The next day, she said, a contrite Giordano attempted to make amends. He blamed alcohol and told Bonilla not to take anything he said after 6 p.m. seriously because after that hour, he would be drinking. Despite some remaining discomfort, Bonilla took the job.

She soon discovered that the position was more like being Giordano’s personal assistant than serving as the administrator of a news site. One of her tasks was to recruit her friends to join Giordano for informal “strategy sessions” on journalism and activism at his home in Mexico City. Giordano “tried to sleep with all the women,” she said.

“We were silent and didn’t say anything — and this helped the situation continue.”

- Isadora Bonilla

It was a different Giordano command, however, that set Bonilla on the path to quitting. When he got sick with gout and couldn’t move from his bed, he told Bonilla to take the jars he filled with urine and empty and wash them, she said. This came on the heels of a number of other chores that she said Giordano demanded of her after she began a relationship with her then-boyfriend.

“The humiliating tasks Al started asking me [to] do,” Bonilla said in an email, included “his shopping at the groceries store, going late at night to empty his bin, clean the floor after he peed (at least twice), I had to see him half naked on his bed while sick … go to the pharmacy, buying cheese and beer, like a housekeeper or a nurse.”

Bonilla was also subject to Giordano’s locked-door tactic, she said, after he tried to argue that her boyfriend was not “trustworthy.” She remembers being locked in Giordano’s home while he went out for lunch, taking the key to the door with him.

“I tried to get out, and I was not able to do it,” she said.

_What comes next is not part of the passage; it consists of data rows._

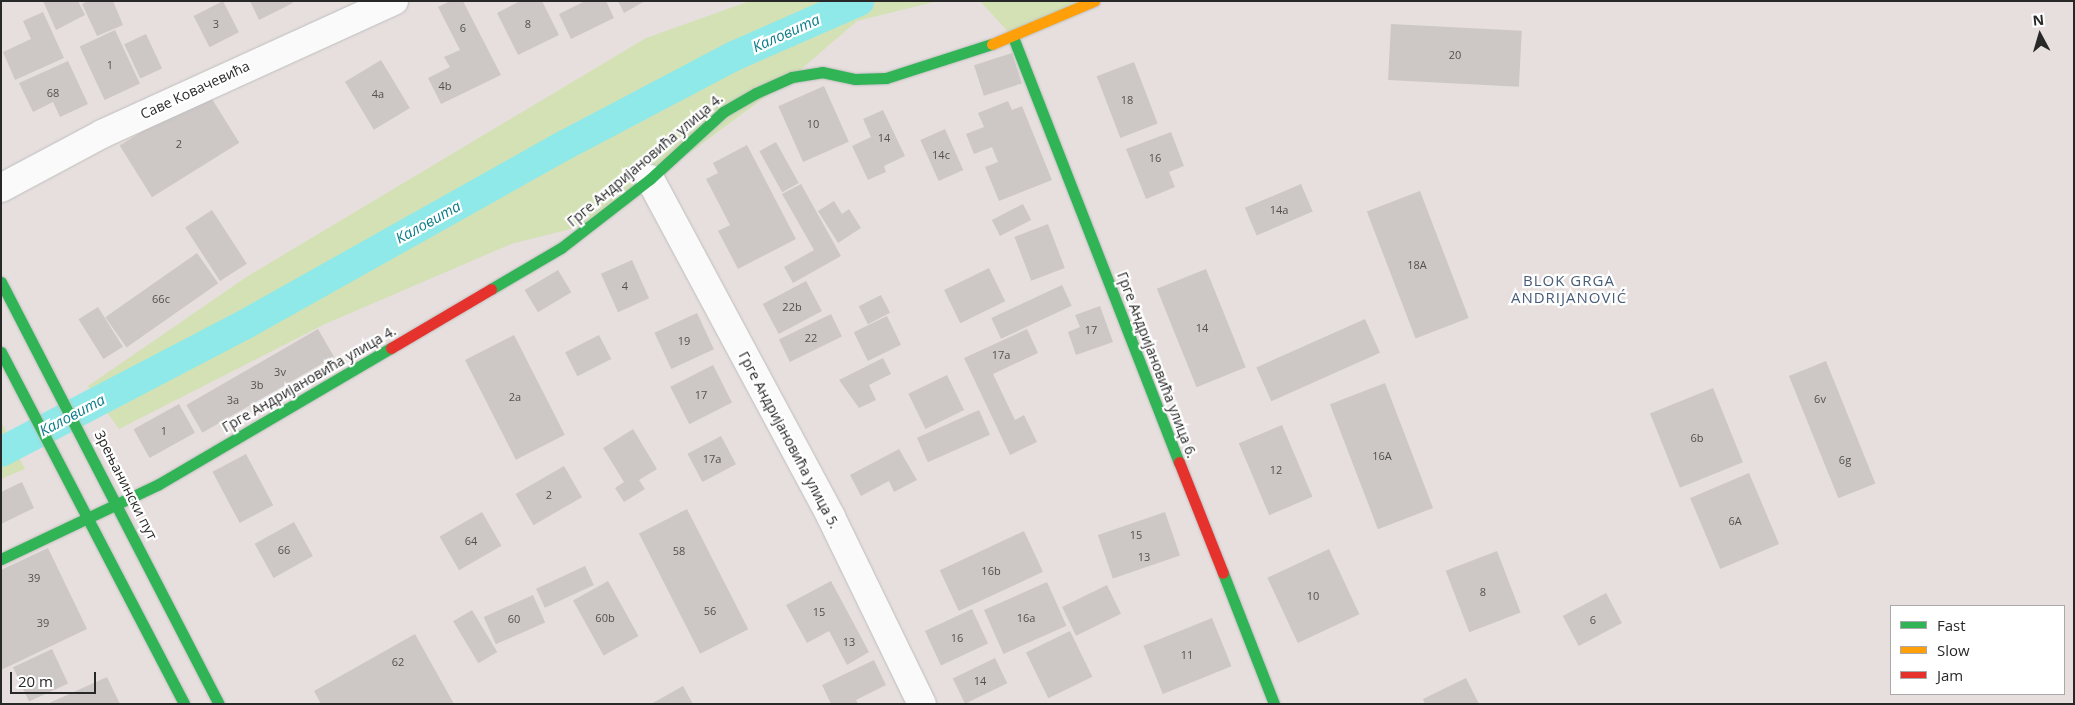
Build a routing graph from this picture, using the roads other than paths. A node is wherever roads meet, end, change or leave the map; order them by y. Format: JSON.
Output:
{"nodes":[{"id":1,"x":394,"y":1,"type":"edge"},
{"id":2,"x":1094,"y":1,"type":"edge"},
{"id":3,"x":1013,"y":36,"type":"junction"},
{"id":4,"x":650,"y":179,"type":"junction"},
{"id":5,"x":1,"y":188,"type":"edge"},
{"id":6,"x":1,"y":282,"type":"edge"},
{"id":7,"x":1,"y":352,"type":"edge"},
{"id":8,"x":118,"y":504,"type":"junction"},
{"id":9,"x":89,"y":518,"type":"junction"},
{"id":10,"x":1,"y":559,"type":"edge"},
{"id":11,"x":184,"y":704,"type":"edge"},
{"id":12,"x":219,"y":704,"type":"edge"},
{"id":13,"x":922,"y":704,"type":"edge"},
{"id":14,"x":1274,"y":704,"type":"edge"}],
"edges":[{"from":1,"to":5,"type":"street","name":"Саве Ковачевића"},
{"from":2,"to":3,"type":"street","name":"Грге Андријановића улица 4."},
{"from":3,"to":4,"type":"street","name":"Грге Андријановића улица 4."},
{"from":3,"to":14,"type":"street","name":"Грге Андријановића улица 6."},
{"from":4,"to":8,"type":"street","name":"Грге Андријановића улица 4."},
{"from":4,"to":13,"type":"street","name":"Грге Андријановића улица 5."},
{"from":6,"to":8,"type":"street","name":"Зрењанински пут"},
{"from":7,"to":9,"type":"street"},
{"from":8,"to":9,"type":"street","name":"Грге Андријановића улица 4."},
{"from":8,"to":12,"type":"street","name":"Зрењанински пут"},
{"from":9,"to":10,"type":"street","name":"Грге Андријановића улица 4."},
{"from":9,"to":11,"type":"street"}]}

Yet at the time, Bonilla still didn’t believe the stories she heard about Giordano’s harassing women from both the school and the strategy sessions. It was after Pskowski’s social media posts this year that she began to reassess the situation, she said. She also took a hard look at her own level of responsibility for helping Giordano by suggesting to her friends that they join the strategy sessions.

“This has been hard for me,” Bonilla said. “I know I’m not 100 percent responsible. But I did help, and I know this is wrong. ... We have to be honest about the complexity of the situation. It’s the responsibility of the people performing the abuse and those who are silent. We were silent and didn’t say anything — and this helped the situation continue.”